What the task requires
According to the passage on the Malaprop theatre collective, at which festival did Everything Not Saved premiere?

━━ Source excerpt ━━

MALAPROP, A DUBLIN-BASED COLLECTIVE OF SEVEN EMERGING THEATRE ARTISTS ON THE GO FOR TWO YEARS, HERE SHARE WITH DRAFF THE PICTORIAL HIGHS AND LOWS OF THEIR 2017. THE RESULT IS AN ATMOSPHERIC INSIGHT INTO THE INNER WORKINGS OF A YOUNG THEATRE COMPANY. THIS YEAR, THEY PRESENTED TWO NEW WORKS IN DUBLIN AND BROUGHT TWO OLD ONES TO THE EDINBURGH FRINGE FESTIVAL - A HECTIC SCHEDULE REQUIRING A HEFTY CREATIVE AND EMOTIONAL OUTPUT. JERICHO, THE FIRST OF THEIR 2017 SHOWS, DEALT WTH THE POLITICALLY POLARISED LANDSCAPE THAT EMERGED, PARTICULARLY ON SOCIAL MEDIA, IN THE WAKE OF TRUMP'S ELECTION. EVERYTHING NOT SAVED, WHICH PREMIERED AT THE DUBLIN FRINGE FESTIVAL IN SEPTEMBER, PLAYFULLY INTERROGATED THE FALLIBILITY OF MEMORY AND THE ETHICAL IMPLICATIONS OF THIS. BIG THEMES, FILTERED THROUGH THE LENS OF SEVEN SHARP YOUNG MINDS.

━━━
━━ Information supplied ━━

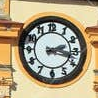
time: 2:17
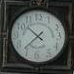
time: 10:37
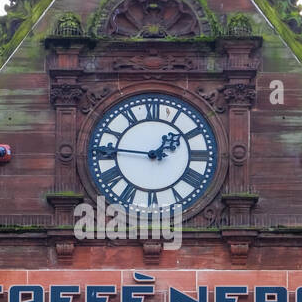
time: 1:46
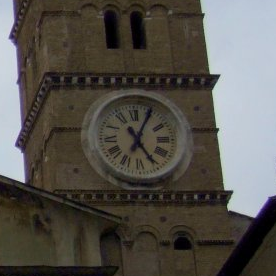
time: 5:04
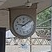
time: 9:09
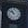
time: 10:51
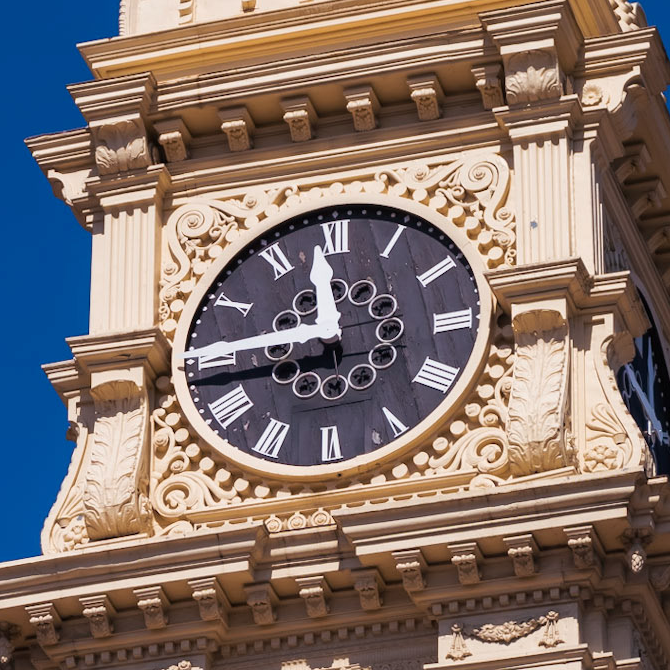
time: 11:44
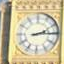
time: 2:14
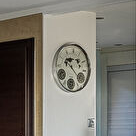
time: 10:22
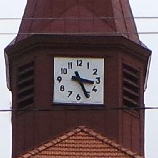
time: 3:25
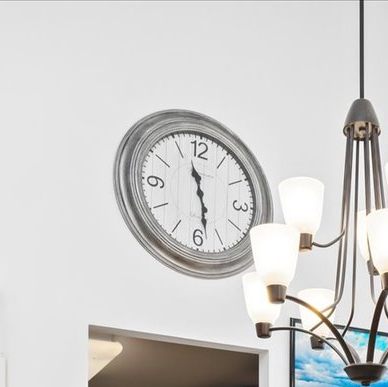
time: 11:28
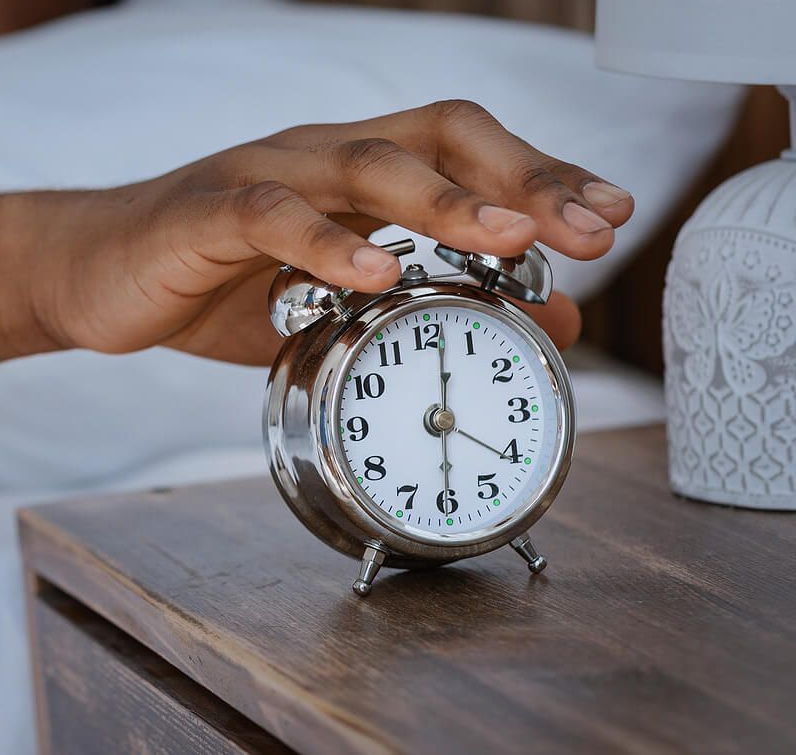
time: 4:01
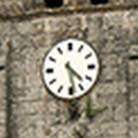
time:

━━━

Result for this task
The Dublin Fringe Festival, in September.